§ **Attività**
Rispondi in base al brano sull'omologazione degli autovelox.
1. Quale società ha rilasciato la certificazione prodotta in atti?
2. Con quale decreto il Ministero delle Infrastrutture e dei Trasporti ha approvato il sistema?
3. A quale ministero, secondo la Corte, spetta la competenza sull'omologazione?

§ **Brano estratto**
Nel caso in esame, con riferimento all'apparecchio Postazione Fissa EnVES evo mvd
1605 utilizzato per la rilevazione dell'infrazione, non emerge alcuna evidenza documentale circa l'avvenuta omologazione: invero, risulta prodotta in atti una certificazione della società EnGIne Srl dalla quale si evince che “il sistema denominato
EnVes EVO MVD 1605” risulta approvato dal Ministero delle Infrastrutture e dei
Trasporti con decreto n. 183 del 1/6/2020”.
Sul punto, pertanto, è doveroso tenere conto di quanto ha statuito la Suprema Corte nell'ordinanza sopra citata, in tema di violazioni del codice della strada per superamento del limite di velocità: “è illegittimo l'accertamento eseguito con apparecchio autovelox approvato ma non debitamente omologato, atteso che la preventiva approvazione dello strumento di rilevazione elettronica della velocità non può ritenersi equipollente, sul piano giuridico, all'omologazione ministeriale prescritta dall'art. 142, comma 6, del
d.lgs. n. 285 del 1992, trattandosi, in forza della citata disposizione e dell'art. 192 del relativo regolamento di esecuzione (d.P.R. n. 495 del 1992), di procedimenti con caratteristiche, natura e finalità diverse”. A tale approdo giurisprudenziale la Suprema
Corte è giunta argomentando che “i procedimenti di approvazione e omologazione del prototipo, siccome aventi caratteristiche, natura e finalità diverse, devono considerarsi distinti, poiché l'omologazione ministeriale autorizza la riproduzione in serie di un apparecchio testato in laboratorio, con attribuzione della competenza al Ministero per lo sviluppo economico, nel mentre l'approvazione consiste in un procedimento che non richiede la comparazione del prototipo con caratteristiche ritenute fondamentali o con particolari prescrizioni previste dal regolamento”. Nella medesima pronuncia la Corte ha, poi, evidenziato che “l'omologazione consiste in una procedura che, pur essendo amministrativa come l'approvazione, si differenzia da quest'ultima, in quanto ha anche natura necessariamente tecnica e tale specifica connotazione risulta finalizzata a garantire la perfetta funzionalità e la precisione dello strumento elettronico da utilizzare per l'attività di accertamento da parte del pubblico ufficiale legittimato, requisito, questo, che costituisce l'indispensabile condizione per la legittimità dell'accertamento stesso, a cui pone riguardo la norma generale di cui al comma 6 dell'art. 142 C.d.S. (laddove
l'utilizzo dell'espressione “debitamente omologati” impone necessariamente la preventiva sottoposizione del mezzo di rilevamento elettronico a tale procedura e, solo se assolta, è idonea a costituire “fonte di prova” per il riscontro del superamento dei prescritti limiti di velocità)”.

§ **Dati mostrati**
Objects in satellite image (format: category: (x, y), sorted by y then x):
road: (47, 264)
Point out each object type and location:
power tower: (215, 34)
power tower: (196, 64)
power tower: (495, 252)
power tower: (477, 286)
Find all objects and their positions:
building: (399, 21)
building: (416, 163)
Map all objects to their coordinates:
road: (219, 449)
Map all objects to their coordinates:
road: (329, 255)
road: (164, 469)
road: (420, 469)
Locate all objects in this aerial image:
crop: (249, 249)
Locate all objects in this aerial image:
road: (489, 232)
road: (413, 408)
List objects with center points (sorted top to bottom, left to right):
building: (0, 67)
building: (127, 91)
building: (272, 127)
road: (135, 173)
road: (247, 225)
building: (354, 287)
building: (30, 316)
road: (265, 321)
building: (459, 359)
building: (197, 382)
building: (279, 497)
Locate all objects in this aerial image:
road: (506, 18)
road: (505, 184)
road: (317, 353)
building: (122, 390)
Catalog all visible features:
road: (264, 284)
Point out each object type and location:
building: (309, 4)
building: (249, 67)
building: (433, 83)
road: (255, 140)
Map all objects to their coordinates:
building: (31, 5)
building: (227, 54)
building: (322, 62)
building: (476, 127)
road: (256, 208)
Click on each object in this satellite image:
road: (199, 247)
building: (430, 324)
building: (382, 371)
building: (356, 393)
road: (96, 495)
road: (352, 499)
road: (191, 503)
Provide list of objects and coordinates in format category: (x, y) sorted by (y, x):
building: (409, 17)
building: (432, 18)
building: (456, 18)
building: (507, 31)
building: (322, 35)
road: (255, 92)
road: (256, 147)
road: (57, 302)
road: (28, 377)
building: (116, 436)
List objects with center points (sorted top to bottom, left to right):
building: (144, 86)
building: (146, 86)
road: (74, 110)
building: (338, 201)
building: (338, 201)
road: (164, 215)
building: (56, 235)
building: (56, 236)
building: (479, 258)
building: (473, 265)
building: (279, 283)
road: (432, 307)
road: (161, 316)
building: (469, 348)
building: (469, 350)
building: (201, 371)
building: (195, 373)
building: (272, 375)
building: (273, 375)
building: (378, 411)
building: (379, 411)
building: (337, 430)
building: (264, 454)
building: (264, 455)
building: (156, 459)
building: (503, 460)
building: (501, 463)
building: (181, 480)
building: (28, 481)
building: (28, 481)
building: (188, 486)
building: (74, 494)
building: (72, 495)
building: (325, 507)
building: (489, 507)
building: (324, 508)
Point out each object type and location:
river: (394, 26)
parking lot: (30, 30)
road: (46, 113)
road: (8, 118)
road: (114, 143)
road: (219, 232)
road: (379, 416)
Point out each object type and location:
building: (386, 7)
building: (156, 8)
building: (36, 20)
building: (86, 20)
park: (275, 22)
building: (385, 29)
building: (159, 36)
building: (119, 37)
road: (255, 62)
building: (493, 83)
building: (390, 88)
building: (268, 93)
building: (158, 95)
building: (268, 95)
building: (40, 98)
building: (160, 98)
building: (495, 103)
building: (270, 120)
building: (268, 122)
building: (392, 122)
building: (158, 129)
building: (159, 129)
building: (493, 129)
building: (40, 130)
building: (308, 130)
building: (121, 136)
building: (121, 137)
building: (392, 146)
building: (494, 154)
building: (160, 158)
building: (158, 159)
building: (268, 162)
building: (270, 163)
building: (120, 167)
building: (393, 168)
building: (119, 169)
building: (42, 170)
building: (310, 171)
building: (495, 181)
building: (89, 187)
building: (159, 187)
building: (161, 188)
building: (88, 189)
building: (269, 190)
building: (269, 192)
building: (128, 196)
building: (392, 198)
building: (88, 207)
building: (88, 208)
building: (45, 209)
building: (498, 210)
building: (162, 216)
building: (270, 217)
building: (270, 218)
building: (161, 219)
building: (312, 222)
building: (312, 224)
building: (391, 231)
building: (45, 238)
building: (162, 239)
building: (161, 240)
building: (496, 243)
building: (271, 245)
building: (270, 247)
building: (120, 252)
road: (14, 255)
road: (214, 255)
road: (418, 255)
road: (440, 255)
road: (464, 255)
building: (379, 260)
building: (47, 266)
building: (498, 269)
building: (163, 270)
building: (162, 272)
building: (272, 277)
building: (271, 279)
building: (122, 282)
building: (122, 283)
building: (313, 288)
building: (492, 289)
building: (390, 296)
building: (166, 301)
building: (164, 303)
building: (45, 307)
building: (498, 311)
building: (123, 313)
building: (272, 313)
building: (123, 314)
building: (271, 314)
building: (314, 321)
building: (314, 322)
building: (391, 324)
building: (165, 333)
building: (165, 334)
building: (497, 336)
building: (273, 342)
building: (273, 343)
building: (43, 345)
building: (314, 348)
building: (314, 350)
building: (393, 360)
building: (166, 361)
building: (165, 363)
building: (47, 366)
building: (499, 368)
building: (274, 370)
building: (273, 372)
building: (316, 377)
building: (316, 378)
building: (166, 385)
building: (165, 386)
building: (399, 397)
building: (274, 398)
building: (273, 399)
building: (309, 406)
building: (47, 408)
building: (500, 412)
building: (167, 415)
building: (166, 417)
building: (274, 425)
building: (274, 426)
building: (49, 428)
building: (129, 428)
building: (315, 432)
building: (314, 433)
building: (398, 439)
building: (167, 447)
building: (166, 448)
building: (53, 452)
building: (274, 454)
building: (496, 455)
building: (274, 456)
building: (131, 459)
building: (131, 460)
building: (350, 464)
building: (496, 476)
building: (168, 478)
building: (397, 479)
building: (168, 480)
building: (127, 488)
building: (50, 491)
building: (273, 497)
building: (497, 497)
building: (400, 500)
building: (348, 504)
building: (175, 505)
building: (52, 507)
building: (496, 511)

§ **Soluzione**
1. La società EnGIne Srl.
2. Con il decreto n. 183 del 1/6/2020.
3. Al Ministero per lo sviluppo economico.